Беспокоило же его то, что он нашел ответы на многие мучавшие его вопросы, а вот смысла жизни так и не нашел. Длинная история бесплодных поисков, которыми занимались другие люди, не пугала его. Он все еще надеялся в глубине души, что удастся связать концы с концами. Жизнь не цепь случайностей, у нее должна быть цель, и поэтому ею надо дорожить. Но он знал, что она полна противоречий и неожиданностей, и поэтому не растерялся, как растерялось бы большинство людей, очутившись среди льдов на крайнем севере в обществе полумертвого русского.
А обломки, лежавшие вокруг, свидетельствовали именно о том, что этот раненый летчик — русский.
Глава третья
Русский лежал без сознания, а все пять его товарищей были мертвы. Разбитый самолет мог пока что укрыть этого единственного оставшегося в живых, и Ройс втащил его туда, даже не отстегнув от кресла. Прежде всего ему нужно тепло — и немедленно. Ройс собрал сброшенные на парашютах мешки, перетащил их через торосы к самолету и парашютным шелком завесил в нем дыры. О костре не могло быть и речи — не было никакого топлива, и он понял, что надо поскорее раздеть русского и засунуть в спальный мешок.
Он действовал быстро, но не суетясь. Он сразу же обнаружил, что ноги русского, по-видимому, сломаны; они не двигались. Одно ухо было сильно обморожено.
Ройс решил не трогать его ног: сначала нужно было отогреть замерзшего летчика, а потом уже думать о том, как вправить сломанные кости. Окоченевшими руками он медленно и терпеливо всовывал непослушное тяжелое тело раненого в нейлоновый мешок, следя за тем, чтобы снег не попал внутрь.
Уложив русского в мешок, он подсунул под него коврик, а сверху прикрыл одеялами и его кожанкой, аккуратно подоткнув их со всех сторон.
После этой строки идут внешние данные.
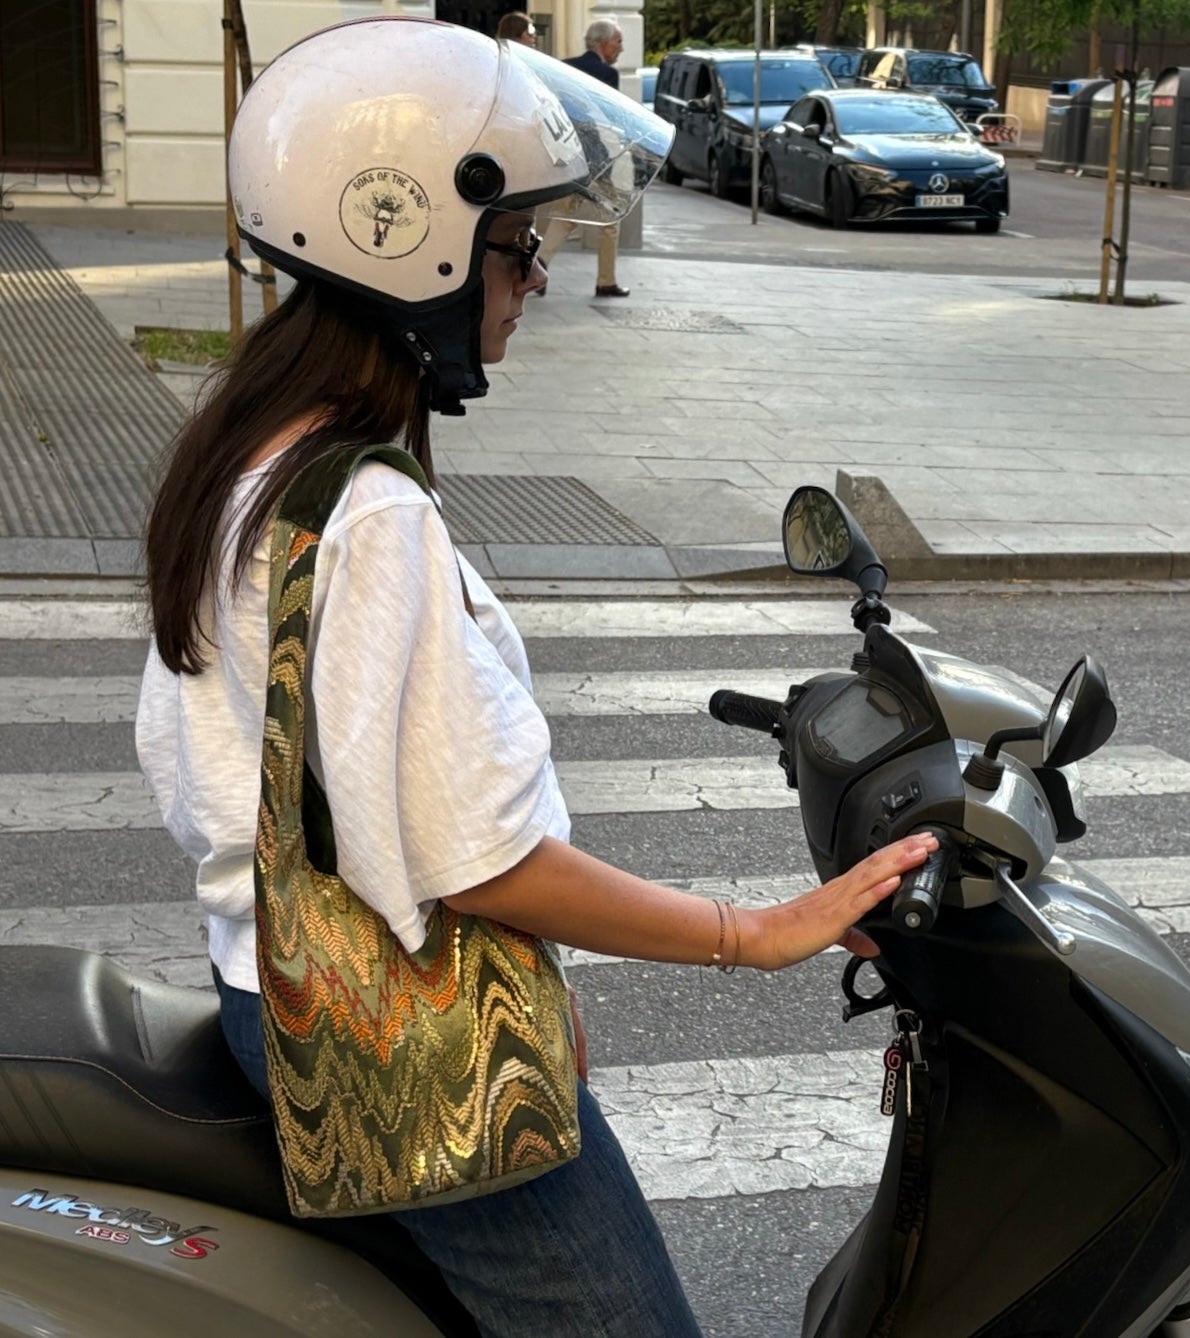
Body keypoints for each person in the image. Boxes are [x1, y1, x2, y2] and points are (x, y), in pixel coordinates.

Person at [136, 18, 934, 1336]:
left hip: (281, 993)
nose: (536, 279)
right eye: (517, 246)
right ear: (414, 247)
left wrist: (525, 993)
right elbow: (479, 862)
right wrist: (752, 933)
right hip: (401, 1039)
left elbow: (206, 774)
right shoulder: (369, 512)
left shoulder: (252, 455)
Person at [537, 18, 630, 298]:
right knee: (611, 217)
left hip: (569, 153)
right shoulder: (607, 74)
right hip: (597, 159)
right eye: (618, 41)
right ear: (602, 43)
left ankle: (537, 268)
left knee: (565, 215)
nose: (621, 48)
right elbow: (608, 119)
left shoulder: (564, 67)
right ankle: (606, 280)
Потом он решил пойти на розыск остальных мешков с продовольствием и снаряжением, пока ранняя ночь арктической осени, словно вороненая шторка в затворе фотоаппарата, не опустилась надо льдами.
Взглянув на циферблат, он увидел, что пробыл на льду уже пять часов.
Пять часов — недолгий срок по сравнению с тем, который ему предстояло здесь провести.
Поступать во всем по-своему было настолько а характере Ройса, что он даже не понимал, до какой степени был всегда хозяином своей судьбы, а поняв это, наверняка бы изумился. Сейчас он попал в положение, которое как нельзя лучше отвечало его натуре: здесь поневоле надо было все решать самому. Он поел, провел ночь в спальном мешке, проснулся, дрожа от холода, и увидел, что лицо еще не очнувшегося русского слегка порозовело.